Im Falle von einem geringen Startkapital wird nicht empfohlen, seine Aufmerksamkeit auf den Handel mit einem langfristigen Zeitrahmen zu wenden, in diesem Fall ist es besser, erst einmal mittel- und kurzfristige Zeitspannen auszuprobieren. Bei längeren Zeitspannen sind Kursschwankungen nicht so offensichtlich, aber tatsächlich können diese Schwankungen groß genug sein, um das gesamte Startkapital zu „verzehren“. Daher ist die erste Beschränkung für den Handel das Grundkapital, das die Wahl des Working Timeframe bestimmt. Bitte behalten Sie im Hinterkopf, dass die Anwendung der analytischen Instrumente für jeden dieser Zeiträume individuell ausgewählt werden muss. Außerdem muss man die Anforderungen an die analytischen Instrumente so anspruchsvoll wie möglich gestalten, wenn man die Analyse für einen kurzen Zeitrahmen anwendet.Die zweite Aufgabe des Handelssystems ist, mit Hilfe der technischen Analyse den Eintrittszeitpunkt zu bestimmen. In jedem Handelssystem, unabhängig von analytischen Instrumenten, muss die Analyse langfristig gestartet werden und schrittweise zur kurzfristigeren übergehen. Als erstes müssen die aktuellen Marktbedingungen im Gesamtzusammenhang definiert werden.
Wenn zum Beispiel unser Handel durch den Trend geleitet wird, bestimmen wir zunächst den globalen Trend. Selbst wenn ein Signal zum Kauf bei einem rückläufigen Trend kommt, sollte keine Position in einem solchen Handelssystem eröffnet werden.
Danach werden die Marktbedingungen für Zeitspannen mit weniger Order analysiert. Schlussendlich wird der Working Timeframe analysiert. Wenn ein auf lange Sicht bestätigtes Signal erscheint, kann man sofort eine Position eröffnen. Trotzdem kann man, um den optimalen Einstiegszeitpunkt zu definieren, eine zusätzliche Analyse auf kürzere Zeitrahmen bezogen, anwenden.
Die wichtigste Aufgabe von Handelssystemen ist, den Zeitpunkt des Ausstiegs zu bestimmen.
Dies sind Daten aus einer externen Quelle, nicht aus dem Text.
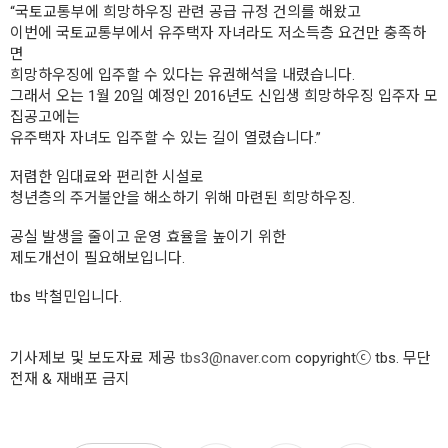
“국토교통부에 희망하우징 관련 공급 규정 건의를 해왔고
이번에 국토교통부에서 유주택자 자녀라도 저소득층 요건만 충족하
면
희망하우징에 입주할 수 있다는 유권해석을 내렸습니다.
그래서 오는 1월 20일 예정인 2016년도 신입생 희망하우징 입주자 모
집공고에는
유주택자 자녀도 입주할 수 있는 길이 열렸습니다.”
저렴한 임대료와 편리한 시설로
청년층의 주거불안을 해소하기 위해 마련된 희망하우징.
공실 발생을 줄이고 운영 효율을 높이기 위한
제도개선이 필요해보입니다.
tbs 박철민입니다.
기사제보 및 보도자료 제공
tbs3@naver.com
copyrightⓒ tbs. 무단
전재 & 재배포 금지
Jedes System muss nicht nur das Signal liefern, um eine Position zu eröffnen, sondern auch eine Gewinneinschätzung. Dem sollte die Gewinnmitnahme gleichgestellt werden. Es ist auch notwendig, die Höhe der Stopp-Loss festzusetzen für den Fall, dass der Markt beginnt, sich in eine andere Richtung zu bewegen. Setzen Sie die Stopp-Loss-Order auf die gleiche Ebene. Mit anderen Worten, die Handelssysteme müssen genau definieren, bis zu welchem Level die Position offen gehalten werden sollte, um den maximalen Gewinn zu erzielen, und sie müssen Mechanismen definieren, um den Verlust im Fall einer ungünstigen Marktentwicklung zu beenden.